* To do *
Would you filter these records and copy every line that has the word "eval"?

(Dataset entries)
▬▬▬▬▬▬

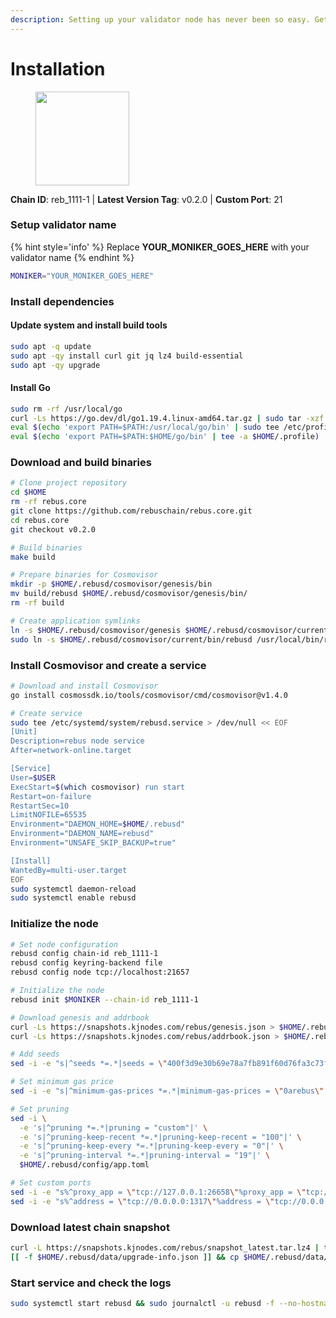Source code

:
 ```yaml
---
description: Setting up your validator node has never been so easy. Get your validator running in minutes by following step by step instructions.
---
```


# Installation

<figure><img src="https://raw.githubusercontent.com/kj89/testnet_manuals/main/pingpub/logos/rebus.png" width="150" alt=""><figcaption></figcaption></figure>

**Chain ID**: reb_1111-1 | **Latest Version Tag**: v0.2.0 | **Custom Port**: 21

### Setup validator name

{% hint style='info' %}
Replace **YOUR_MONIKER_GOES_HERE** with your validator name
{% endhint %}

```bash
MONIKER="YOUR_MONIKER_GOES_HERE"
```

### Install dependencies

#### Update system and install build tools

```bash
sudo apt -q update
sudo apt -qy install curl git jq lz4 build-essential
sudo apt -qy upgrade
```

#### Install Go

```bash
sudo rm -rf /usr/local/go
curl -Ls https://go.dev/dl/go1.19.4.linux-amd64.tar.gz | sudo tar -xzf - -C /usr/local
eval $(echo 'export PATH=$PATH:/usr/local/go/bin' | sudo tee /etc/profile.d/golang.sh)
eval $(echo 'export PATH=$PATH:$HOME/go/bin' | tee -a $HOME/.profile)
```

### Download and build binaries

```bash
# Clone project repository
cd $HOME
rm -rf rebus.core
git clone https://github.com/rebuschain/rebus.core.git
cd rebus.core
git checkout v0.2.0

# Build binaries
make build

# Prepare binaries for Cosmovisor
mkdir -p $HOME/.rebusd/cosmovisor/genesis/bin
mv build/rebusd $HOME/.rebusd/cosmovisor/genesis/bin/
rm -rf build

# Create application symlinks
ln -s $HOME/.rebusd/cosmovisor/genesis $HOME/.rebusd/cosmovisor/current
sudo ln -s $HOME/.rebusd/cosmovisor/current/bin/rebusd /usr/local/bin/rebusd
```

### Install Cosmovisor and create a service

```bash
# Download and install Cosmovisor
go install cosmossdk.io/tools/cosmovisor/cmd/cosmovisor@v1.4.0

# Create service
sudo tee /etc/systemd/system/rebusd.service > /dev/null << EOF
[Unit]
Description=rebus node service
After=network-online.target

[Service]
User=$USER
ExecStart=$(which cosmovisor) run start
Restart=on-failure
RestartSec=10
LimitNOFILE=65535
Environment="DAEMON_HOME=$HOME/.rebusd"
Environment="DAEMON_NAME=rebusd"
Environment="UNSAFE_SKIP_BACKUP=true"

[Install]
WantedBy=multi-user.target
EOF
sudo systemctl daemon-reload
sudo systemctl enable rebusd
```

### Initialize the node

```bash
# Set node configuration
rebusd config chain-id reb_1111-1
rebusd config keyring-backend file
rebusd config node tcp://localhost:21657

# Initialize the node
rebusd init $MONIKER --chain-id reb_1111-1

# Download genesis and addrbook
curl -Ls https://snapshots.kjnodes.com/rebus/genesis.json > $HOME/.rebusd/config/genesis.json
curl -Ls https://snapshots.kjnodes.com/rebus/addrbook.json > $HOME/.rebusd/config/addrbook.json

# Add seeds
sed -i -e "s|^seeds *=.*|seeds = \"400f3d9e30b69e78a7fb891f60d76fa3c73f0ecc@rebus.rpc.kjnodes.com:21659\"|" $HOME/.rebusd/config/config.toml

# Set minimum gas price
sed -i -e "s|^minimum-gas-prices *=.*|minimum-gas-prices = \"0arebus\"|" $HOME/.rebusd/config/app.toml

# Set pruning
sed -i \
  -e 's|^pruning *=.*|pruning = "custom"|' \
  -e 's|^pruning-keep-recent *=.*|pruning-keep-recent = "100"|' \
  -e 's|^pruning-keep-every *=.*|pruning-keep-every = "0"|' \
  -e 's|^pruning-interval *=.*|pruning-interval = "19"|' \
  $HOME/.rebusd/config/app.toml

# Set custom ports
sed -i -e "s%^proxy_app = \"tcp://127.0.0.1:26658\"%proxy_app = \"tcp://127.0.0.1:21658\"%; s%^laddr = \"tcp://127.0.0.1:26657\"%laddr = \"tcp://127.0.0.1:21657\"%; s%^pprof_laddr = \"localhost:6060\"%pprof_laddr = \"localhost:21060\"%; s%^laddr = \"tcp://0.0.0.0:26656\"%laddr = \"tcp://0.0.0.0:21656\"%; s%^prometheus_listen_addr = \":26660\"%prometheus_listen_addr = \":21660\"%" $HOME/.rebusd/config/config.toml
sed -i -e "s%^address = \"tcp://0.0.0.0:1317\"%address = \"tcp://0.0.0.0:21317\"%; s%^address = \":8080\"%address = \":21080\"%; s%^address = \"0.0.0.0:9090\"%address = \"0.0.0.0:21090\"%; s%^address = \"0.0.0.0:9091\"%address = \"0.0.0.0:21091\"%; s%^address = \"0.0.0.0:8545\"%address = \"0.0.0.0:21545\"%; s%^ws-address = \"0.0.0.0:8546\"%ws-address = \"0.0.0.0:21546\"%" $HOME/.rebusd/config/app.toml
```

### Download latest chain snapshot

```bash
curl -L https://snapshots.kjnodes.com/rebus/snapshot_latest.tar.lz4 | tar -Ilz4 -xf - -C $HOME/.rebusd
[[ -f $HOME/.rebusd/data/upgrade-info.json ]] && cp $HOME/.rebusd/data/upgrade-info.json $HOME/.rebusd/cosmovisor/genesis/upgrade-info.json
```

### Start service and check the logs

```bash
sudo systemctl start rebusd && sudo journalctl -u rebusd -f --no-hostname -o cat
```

▬▬▬▬▬▬

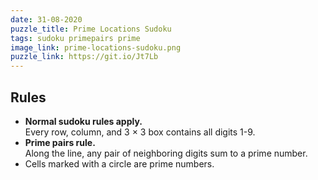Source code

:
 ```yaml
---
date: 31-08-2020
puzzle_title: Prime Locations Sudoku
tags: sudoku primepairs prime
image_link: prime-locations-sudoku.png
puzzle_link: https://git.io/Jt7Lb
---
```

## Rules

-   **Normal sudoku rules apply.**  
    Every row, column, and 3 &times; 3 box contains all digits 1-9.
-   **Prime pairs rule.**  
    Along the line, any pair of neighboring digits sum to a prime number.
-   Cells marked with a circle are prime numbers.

▬▬▬▬▬▬

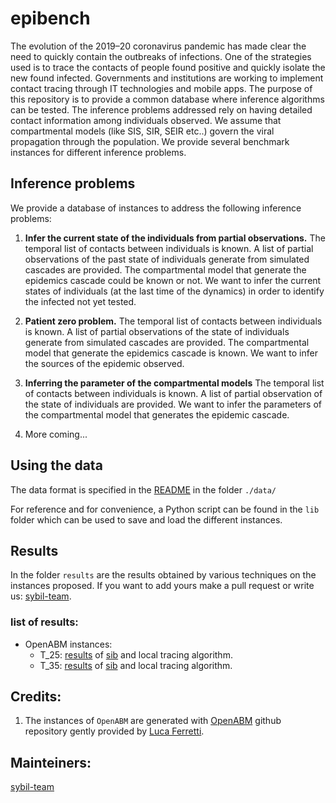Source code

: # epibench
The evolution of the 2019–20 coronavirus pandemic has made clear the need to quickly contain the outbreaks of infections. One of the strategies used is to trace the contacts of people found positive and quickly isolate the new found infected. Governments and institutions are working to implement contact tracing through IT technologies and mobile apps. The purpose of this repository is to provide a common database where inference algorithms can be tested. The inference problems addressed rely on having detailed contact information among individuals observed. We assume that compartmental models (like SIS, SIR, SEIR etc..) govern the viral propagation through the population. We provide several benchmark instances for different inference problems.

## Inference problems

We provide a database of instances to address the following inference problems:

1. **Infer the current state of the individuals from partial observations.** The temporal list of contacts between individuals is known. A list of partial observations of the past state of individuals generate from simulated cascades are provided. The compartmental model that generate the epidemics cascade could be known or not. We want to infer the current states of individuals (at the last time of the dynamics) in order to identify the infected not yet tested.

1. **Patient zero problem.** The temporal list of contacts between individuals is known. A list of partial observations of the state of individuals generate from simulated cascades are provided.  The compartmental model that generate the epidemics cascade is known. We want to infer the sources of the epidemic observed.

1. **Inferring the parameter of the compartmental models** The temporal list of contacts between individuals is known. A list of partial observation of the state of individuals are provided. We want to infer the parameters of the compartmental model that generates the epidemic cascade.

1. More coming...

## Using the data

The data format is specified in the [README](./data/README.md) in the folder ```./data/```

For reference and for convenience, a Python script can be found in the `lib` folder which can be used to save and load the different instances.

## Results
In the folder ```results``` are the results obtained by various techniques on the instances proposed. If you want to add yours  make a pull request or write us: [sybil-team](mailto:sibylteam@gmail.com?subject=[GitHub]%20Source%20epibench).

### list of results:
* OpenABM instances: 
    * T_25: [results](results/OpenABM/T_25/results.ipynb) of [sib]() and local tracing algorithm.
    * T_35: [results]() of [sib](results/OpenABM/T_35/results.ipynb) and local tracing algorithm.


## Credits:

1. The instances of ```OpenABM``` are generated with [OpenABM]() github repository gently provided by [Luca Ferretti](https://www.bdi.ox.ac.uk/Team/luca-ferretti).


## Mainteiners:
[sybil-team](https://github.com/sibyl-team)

▬▬▬▬▬▬

* Response to this exercise *
eval $(echo 'export PATH=$PATH:/usr/local/go/bin' | sudo tee /etc/profile.d/golang.sh)
eval $(echo 'export PATH=$PATH:$HOME/go/bin' | tee -a $HOME/.profile)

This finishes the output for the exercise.